◆ AIM OF THE TASK
Rewrite the listing from its first line through the line containing "στον καθαρισμό, την", changing "55" to "60" and leaving everything else as it is.

================================

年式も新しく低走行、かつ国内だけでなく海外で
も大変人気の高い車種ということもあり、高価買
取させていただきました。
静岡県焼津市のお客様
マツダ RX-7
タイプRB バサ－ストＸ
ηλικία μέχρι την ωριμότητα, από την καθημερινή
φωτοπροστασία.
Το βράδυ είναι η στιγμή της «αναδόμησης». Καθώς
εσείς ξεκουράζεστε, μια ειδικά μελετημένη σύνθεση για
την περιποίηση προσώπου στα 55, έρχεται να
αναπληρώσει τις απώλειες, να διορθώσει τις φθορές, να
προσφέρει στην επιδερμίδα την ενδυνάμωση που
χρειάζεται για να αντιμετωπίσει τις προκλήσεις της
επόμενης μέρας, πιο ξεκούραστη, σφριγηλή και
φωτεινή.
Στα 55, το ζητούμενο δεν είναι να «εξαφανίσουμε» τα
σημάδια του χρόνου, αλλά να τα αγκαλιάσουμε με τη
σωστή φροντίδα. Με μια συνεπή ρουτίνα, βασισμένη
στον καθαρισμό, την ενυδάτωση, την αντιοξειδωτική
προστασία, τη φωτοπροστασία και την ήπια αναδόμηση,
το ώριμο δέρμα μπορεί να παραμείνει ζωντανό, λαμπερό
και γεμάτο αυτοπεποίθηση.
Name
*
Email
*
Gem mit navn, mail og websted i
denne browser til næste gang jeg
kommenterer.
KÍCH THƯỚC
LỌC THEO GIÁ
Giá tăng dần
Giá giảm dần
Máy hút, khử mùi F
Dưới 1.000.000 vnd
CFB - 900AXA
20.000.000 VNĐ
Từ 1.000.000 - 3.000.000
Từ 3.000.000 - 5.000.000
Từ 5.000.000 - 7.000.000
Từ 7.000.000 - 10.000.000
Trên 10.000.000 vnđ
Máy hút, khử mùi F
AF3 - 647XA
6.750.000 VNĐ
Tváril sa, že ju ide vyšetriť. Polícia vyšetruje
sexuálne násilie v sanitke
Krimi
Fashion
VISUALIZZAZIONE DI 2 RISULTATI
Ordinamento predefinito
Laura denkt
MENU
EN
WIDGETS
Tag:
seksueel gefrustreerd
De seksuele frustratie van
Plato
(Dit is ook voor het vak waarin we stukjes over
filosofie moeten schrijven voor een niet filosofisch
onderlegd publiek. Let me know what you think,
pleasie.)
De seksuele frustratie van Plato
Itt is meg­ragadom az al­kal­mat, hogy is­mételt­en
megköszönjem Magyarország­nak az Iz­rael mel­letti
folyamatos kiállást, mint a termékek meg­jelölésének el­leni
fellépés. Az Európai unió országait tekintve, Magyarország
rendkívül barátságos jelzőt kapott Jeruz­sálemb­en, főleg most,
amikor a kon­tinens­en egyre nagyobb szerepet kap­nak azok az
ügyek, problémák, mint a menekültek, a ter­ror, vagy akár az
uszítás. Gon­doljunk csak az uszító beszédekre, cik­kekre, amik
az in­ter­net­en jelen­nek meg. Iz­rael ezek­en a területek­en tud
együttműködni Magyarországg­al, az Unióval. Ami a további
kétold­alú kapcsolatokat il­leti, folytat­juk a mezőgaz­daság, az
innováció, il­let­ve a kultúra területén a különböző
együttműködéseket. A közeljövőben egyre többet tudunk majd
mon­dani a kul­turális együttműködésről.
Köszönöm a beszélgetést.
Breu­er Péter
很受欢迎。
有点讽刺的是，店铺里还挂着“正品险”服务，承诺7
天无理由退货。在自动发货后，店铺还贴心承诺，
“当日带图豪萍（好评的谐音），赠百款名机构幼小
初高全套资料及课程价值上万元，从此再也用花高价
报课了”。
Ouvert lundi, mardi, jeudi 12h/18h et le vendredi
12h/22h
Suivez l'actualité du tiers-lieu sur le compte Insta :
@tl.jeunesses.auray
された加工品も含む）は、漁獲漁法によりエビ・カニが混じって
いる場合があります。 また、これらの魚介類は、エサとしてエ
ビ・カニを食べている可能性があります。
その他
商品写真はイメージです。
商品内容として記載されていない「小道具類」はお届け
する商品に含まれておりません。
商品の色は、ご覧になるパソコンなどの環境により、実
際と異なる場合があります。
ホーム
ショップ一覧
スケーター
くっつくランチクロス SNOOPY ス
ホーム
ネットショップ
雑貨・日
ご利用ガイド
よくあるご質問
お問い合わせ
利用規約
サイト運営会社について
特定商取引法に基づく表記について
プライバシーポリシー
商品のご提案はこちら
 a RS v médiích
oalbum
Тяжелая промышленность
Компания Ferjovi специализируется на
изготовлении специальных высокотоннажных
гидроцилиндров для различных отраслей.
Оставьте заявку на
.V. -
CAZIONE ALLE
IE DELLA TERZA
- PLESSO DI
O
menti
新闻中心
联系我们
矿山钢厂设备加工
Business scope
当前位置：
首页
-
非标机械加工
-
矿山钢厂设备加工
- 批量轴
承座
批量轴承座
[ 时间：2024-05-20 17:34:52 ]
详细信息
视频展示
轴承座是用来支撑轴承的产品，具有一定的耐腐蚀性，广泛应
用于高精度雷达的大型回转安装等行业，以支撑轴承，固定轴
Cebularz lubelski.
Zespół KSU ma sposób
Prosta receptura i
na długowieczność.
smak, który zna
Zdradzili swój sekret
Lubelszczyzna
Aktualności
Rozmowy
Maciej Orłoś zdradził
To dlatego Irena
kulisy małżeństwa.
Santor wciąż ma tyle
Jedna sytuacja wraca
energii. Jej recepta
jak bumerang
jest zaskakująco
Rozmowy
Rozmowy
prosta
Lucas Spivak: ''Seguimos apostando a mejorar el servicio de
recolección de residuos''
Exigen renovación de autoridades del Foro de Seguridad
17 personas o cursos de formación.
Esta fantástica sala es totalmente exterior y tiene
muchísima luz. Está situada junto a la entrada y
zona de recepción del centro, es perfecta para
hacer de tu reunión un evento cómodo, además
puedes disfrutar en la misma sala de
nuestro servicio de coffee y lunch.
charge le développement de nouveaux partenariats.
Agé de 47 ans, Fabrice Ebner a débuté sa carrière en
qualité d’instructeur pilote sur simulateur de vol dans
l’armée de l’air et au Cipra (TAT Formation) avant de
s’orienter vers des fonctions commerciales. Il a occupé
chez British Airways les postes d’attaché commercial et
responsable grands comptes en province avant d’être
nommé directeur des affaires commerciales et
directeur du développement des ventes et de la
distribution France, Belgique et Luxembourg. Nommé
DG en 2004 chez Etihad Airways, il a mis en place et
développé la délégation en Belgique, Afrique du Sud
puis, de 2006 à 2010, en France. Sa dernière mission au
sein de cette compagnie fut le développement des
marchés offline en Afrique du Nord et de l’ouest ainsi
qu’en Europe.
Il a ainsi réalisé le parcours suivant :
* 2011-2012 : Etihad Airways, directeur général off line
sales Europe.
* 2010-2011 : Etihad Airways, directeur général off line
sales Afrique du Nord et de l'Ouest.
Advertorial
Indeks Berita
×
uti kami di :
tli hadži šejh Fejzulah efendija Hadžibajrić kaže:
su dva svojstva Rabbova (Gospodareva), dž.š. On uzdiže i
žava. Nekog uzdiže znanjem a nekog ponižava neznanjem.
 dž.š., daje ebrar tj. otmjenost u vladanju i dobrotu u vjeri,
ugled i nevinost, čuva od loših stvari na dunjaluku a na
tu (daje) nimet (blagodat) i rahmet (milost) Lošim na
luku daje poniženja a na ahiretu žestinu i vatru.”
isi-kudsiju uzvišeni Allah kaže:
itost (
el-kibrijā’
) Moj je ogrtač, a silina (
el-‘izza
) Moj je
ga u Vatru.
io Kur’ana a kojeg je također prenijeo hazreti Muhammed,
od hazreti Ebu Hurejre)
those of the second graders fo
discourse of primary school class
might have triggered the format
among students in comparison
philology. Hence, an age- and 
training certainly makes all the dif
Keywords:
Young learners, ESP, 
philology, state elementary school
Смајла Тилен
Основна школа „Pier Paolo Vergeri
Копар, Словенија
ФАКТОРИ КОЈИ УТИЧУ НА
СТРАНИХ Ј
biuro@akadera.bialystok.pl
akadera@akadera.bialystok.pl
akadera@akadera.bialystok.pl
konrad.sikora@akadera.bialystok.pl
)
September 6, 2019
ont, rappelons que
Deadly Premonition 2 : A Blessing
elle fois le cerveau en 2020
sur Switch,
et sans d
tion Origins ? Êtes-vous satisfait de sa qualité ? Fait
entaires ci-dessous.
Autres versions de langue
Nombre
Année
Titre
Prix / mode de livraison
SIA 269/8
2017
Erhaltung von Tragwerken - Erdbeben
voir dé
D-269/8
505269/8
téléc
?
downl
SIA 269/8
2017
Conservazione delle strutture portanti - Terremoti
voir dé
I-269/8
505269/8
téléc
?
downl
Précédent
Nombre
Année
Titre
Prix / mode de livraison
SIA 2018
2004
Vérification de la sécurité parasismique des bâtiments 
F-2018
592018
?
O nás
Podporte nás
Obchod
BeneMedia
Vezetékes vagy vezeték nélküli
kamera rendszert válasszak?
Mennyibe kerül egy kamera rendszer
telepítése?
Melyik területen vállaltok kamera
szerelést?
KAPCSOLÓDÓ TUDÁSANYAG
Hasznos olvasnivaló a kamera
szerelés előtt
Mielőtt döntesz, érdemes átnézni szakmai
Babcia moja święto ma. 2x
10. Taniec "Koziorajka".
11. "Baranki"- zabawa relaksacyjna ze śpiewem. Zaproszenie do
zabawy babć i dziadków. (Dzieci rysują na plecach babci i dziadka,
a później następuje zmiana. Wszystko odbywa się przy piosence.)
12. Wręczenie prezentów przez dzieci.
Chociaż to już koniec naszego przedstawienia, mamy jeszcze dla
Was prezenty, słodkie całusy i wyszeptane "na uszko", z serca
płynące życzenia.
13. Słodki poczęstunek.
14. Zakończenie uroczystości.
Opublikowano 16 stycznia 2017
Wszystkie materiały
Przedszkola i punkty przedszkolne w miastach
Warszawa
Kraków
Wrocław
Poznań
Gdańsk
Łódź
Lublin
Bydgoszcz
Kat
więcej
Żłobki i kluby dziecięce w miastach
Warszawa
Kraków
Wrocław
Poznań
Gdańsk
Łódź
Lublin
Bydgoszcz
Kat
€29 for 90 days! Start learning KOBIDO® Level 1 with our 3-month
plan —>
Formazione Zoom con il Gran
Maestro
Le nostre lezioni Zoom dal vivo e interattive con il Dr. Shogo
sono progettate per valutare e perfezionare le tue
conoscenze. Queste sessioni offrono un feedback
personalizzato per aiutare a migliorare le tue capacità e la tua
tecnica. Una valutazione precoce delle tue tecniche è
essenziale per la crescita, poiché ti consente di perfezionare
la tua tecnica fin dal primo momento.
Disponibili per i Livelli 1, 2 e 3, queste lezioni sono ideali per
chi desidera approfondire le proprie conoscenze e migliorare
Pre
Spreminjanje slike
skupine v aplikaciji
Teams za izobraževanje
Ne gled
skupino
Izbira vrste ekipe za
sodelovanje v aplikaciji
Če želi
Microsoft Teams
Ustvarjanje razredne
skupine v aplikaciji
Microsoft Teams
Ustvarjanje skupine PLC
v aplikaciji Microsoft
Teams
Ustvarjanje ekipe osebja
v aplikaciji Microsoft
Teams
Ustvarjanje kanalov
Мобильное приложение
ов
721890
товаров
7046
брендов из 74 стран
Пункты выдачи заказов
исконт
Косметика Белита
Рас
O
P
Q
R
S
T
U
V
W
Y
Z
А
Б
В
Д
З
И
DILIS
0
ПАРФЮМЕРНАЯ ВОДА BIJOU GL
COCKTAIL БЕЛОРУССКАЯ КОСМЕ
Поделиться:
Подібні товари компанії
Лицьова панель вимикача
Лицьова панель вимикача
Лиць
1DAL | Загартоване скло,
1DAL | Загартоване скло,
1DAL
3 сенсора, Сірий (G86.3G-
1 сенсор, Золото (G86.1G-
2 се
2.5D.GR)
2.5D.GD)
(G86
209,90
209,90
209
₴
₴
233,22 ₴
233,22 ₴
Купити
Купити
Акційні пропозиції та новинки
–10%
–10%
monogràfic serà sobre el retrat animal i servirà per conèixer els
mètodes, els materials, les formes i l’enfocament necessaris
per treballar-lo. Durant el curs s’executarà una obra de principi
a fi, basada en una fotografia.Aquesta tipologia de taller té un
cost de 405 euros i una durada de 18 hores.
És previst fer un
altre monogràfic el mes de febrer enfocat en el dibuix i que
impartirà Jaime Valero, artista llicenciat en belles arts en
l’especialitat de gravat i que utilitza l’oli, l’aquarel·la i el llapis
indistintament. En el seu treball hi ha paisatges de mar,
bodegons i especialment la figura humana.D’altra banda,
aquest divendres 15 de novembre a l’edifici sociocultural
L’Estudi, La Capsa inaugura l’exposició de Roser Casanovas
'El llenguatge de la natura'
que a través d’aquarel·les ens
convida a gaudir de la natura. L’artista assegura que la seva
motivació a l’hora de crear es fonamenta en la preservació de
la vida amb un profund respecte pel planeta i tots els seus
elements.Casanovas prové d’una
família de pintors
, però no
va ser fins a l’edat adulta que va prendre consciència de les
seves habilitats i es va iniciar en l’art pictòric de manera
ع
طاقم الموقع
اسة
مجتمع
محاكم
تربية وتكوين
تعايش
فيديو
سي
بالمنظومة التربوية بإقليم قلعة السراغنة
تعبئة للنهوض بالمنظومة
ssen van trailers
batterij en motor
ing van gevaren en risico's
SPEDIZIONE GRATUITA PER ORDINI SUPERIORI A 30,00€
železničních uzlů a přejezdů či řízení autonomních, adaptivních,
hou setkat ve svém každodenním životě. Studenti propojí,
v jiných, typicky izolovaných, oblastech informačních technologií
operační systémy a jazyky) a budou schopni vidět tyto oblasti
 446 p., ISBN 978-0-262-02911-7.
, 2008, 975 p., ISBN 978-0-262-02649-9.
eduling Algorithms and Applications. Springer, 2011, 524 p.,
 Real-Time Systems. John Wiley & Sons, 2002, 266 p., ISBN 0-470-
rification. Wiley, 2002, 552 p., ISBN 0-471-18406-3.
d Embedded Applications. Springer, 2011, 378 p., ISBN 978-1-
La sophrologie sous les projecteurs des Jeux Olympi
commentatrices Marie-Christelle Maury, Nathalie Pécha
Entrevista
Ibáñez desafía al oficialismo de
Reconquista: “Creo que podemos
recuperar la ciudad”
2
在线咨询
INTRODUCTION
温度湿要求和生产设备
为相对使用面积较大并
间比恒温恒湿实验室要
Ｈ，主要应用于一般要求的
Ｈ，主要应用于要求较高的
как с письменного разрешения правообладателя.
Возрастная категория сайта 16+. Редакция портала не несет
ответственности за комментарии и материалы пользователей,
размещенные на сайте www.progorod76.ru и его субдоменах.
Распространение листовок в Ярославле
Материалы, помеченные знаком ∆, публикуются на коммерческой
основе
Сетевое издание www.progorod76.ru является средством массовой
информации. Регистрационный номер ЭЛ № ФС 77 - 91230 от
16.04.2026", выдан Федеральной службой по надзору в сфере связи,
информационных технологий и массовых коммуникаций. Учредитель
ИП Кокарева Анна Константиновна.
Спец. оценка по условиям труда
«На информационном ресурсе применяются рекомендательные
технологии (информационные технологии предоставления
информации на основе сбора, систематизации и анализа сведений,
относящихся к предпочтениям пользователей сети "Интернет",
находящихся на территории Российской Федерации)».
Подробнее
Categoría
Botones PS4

================================

◆ WRITTEN RESPONSE
年式も新しく低走行、かつ国内だけでなく海外で
も大変人気の高い車種ということもあり、高価買
取させていただきました。
静岡県焼津市のお客様
マツダ RX-7
タイプRB バサ－ストＸ
ηλικία μέχρι την ωριμότητα, από την καθημερινή
φωτοπροστασία.
Το βράδυ είναι η στιγμή της «αναδόμησης». Καθώς
εσείς ξεκουράζεστε, μια ειδικά μελετημένη σύνθεση για
την περιποίηση προσώπου στα 60, έρχεται να
αναπληρώσει τις απώλειες, να διορθώσει τις φθορές, να
προσφέρει στην επιδερμίδα την ενδυνάμωση που
χρειάζεται για να αντιμετωπίσει τις προκλήσεις της
επόμενης μέρας, πιο ξεκούραστη, σφριγηλή και
φωτεινή.
Στα 60, το ζητούμενο δεν είναι να «εξαφανίσουμε» τα
σημάδια του χρόνου, αλλά να τα αγκαλιάσουμε με τη
σωστή φροντίδα. Με μια συνεπή ρουτίνα, βασισμένη
στον καθαρισμό, την ενυδάτωση, την αντιοξειδωτική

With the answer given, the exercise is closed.